• _Prompt_
Copy out every row below line for line, with no changes to the text. Leave the pictures out of your copy.

>> BEGIN

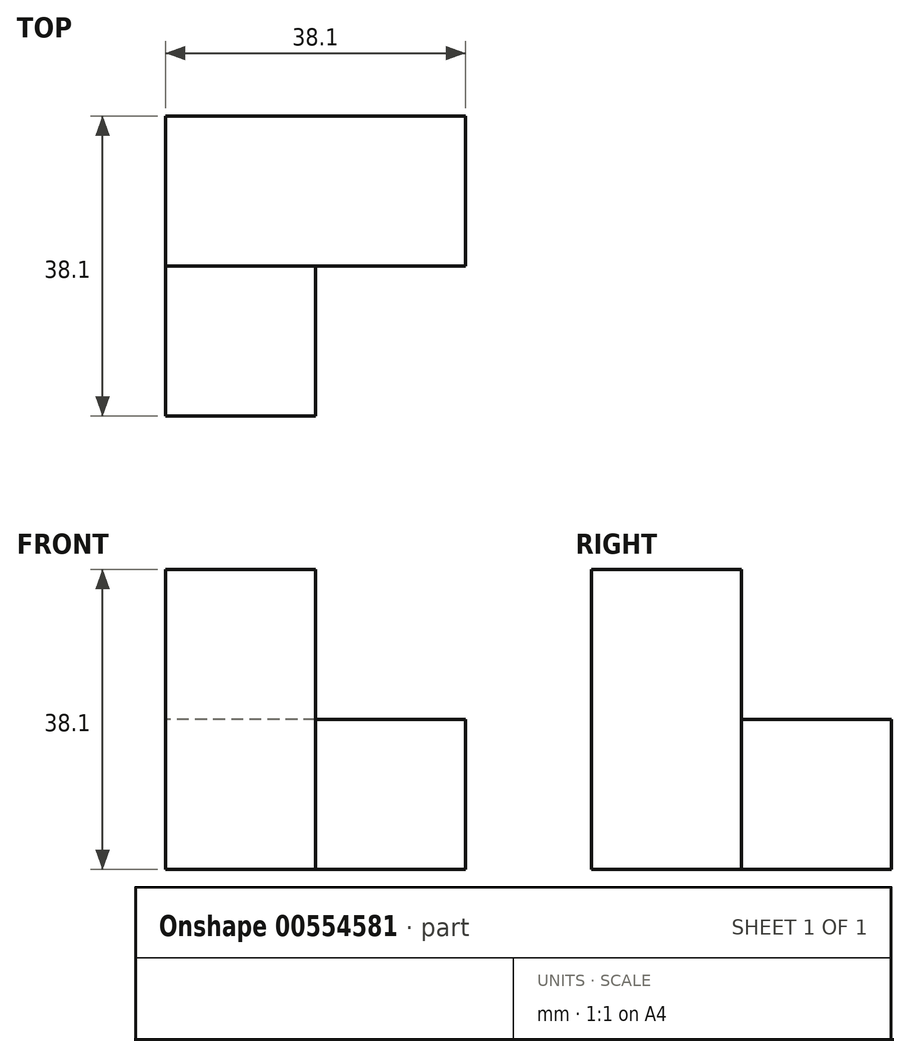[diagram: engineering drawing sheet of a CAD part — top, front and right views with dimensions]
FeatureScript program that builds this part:
annotation { "Feature Type Name" : "Feature", "Feature Type Description" : "" }
export const myFeature = defineFeature(function(context is Context, id is Id, definition is map)
    precondition{}
    {
        {
            var Q0;
            Q0=qCreatedBy(makeId("Right.planeOp"),FACE);
            var sketch = newSketch(context, id + "F0", { "sketchPlane" : qUnion([Q0])});
            skLineSegment(sketch, "E0", {"start": v(-36.79, 11.33) * mm, "end": v(-17.74, 11.33) * mm});
            skLineSegment(sketch, "E1", {"start": v(-17.74, 11.33) * mm, "end": v(-17.74, -7.72) * mm});
            skLineSegment(sketch, "E2", {"start": v(-17.74, -7.72) * mm, "end": v(1.31, -7.72) * mm});
            skLineSegment(sketch, "E3", {"start": v(1.31, -7.72) * mm, "end": v(1.31, -26.77) * mm});
            skLineSegment(sketch, "E4", {"start": v(1.31, -26.77) * mm, "end": v(-17.74, -26.77) * mm});
            skLineSegment(sketch, "E5", {"start": v(-17.74, -26.77) * mm, "end": v(-36.79, -26.77) * mm});
            skLineSegment(sketch, "E6", {"start": v(-36.79, -26.77) * mm, "end": v(-36.79, 11.33) * mm});
            skLineSegment(sketch, "E7", {"start": v(-17.74, -26.77) * mm, "end": v(-17.74, -7.72) * mm});
            skSolve(sketch);
        }
        {
            var Q0;
            Q0=makeQuery(id+"F0.imprint","IMPRINT",FACE,{"disambiguationData":[TD([[makeQuery(id+"F0.imprint","IMPRINT",EDGE,{"derivedFrom":sQuery(id+"F0.wireOp",EDGE,"E0")}),-1.0]])]});
            extrude(context, id + "F1", {"entities" : qUnion([Q0]), "depth" : 19.05 * mm, "offsetDistance" : 25.4 * mm});
        }
        {
            var Q0;
            Q0=makeQuery(id+"F0.imprint","IMPRINT",FACE,{"disambiguationData":[TD([[makeQuery(id+"F0.imprint","IMPRINT",EDGE,{"derivedFrom":sQuery(id+"F0.wireOp",EDGE,"E2")}),-1.0]])]});
            extrude(context, id + "F2", {"entities" : qUnion([Q0]), "operationType" : NewBodyOperationType.ADD, "depth" : 38.1 * mm, "offsetDistance" : 25.4 * mm});
        }
    });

>> END

• _Result of the task_
[diagram: engineering drawing sheet of a CAD part — top, front and right views with dimensions]
FeatureScript program that builds this part:
annotation { "Feature Type Name" : "Feature", "Feature Type Description" : "" }
export const myFeature = defineFeature(function(context is Context, id is Id, definition is map)
    precondition{}
    {
        {
            var Q0;
            Q0=qCreatedBy(makeId("Right.planeOp"),FACE);
            var sketch = newSketch(context, id + "F0", { "sketchPlane" : qUnion([Q0])});
            skLineSegment(sketch, "E0", {"start": v(-36.79, 11.33) * mm, "end": v(-17.74, 11.33) * mm});
            skLineSegment(sketch, "E1", {"start": v(-17.74, 11.33) * mm, "end": v(-17.74, -7.72) * mm});
            skLineSegment(sketch, "E2", {"start": v(-17.74, -7.72) * mm, "end": v(1.31, -7.72) * mm});
            skLineSegment(sketch, "E3", {"start": v(1.31, -7.72) * mm, "end": v(1.31, -26.77) * mm});
            skLineSegment(sketch, "E4", {"start": v(1.31, -26.77) * mm, "end": v(-17.74, -26.77) * mm});
            skLineSegment(sketch, "E5", {"start": v(-17.74, -26.77) * mm, "end": v(-36.79, -26.77) * mm});
            skLineSegment(sketch, "E6", {"start": v(-36.79, -26.77) * mm, "end": v(-36.79, 11.33) * mm});
            skLineSegment(sketch, "E7", {"start": v(-17.74, -26.77) * mm, "end": v(-17.74, -7.72) * mm});
            skSolve(sketch);
        }
        {
            var Q0;
            Q0=makeQuery(id+"F0.imprint","IMPRINT",FACE,{"disambiguationData":[TD([[makeQuery(id+"F0.imprint","IMPRINT",EDGE,{"derivedFrom":sQuery(id+"F0.wireOp",EDGE,"E0")}),-1.0]])]});
            extrude(context, id + "F1", {"entities" : qUnion([Q0]), "depth" : 19.05 * mm, "offsetDistance" : 25.4 * mm});
        }
        {
            var Q0;
            Q0=makeQuery(id+"F0.imprint","IMPRINT",FACE,{"disambiguationData":[TD([[makeQuery(id+"F0.imprint","IMPRINT",EDGE,{"derivedFrom":sQuery(id+"F0.wireOp",EDGE,"E2")}),-1.0]])]});
            extrude(context, id + "F2", {"entities" : qUnion([Q0]), "operationType" : NewBodyOperationType.ADD, "depth" : 38.1 * mm, "offsetDistance" : 25.4 * mm});
        }
    });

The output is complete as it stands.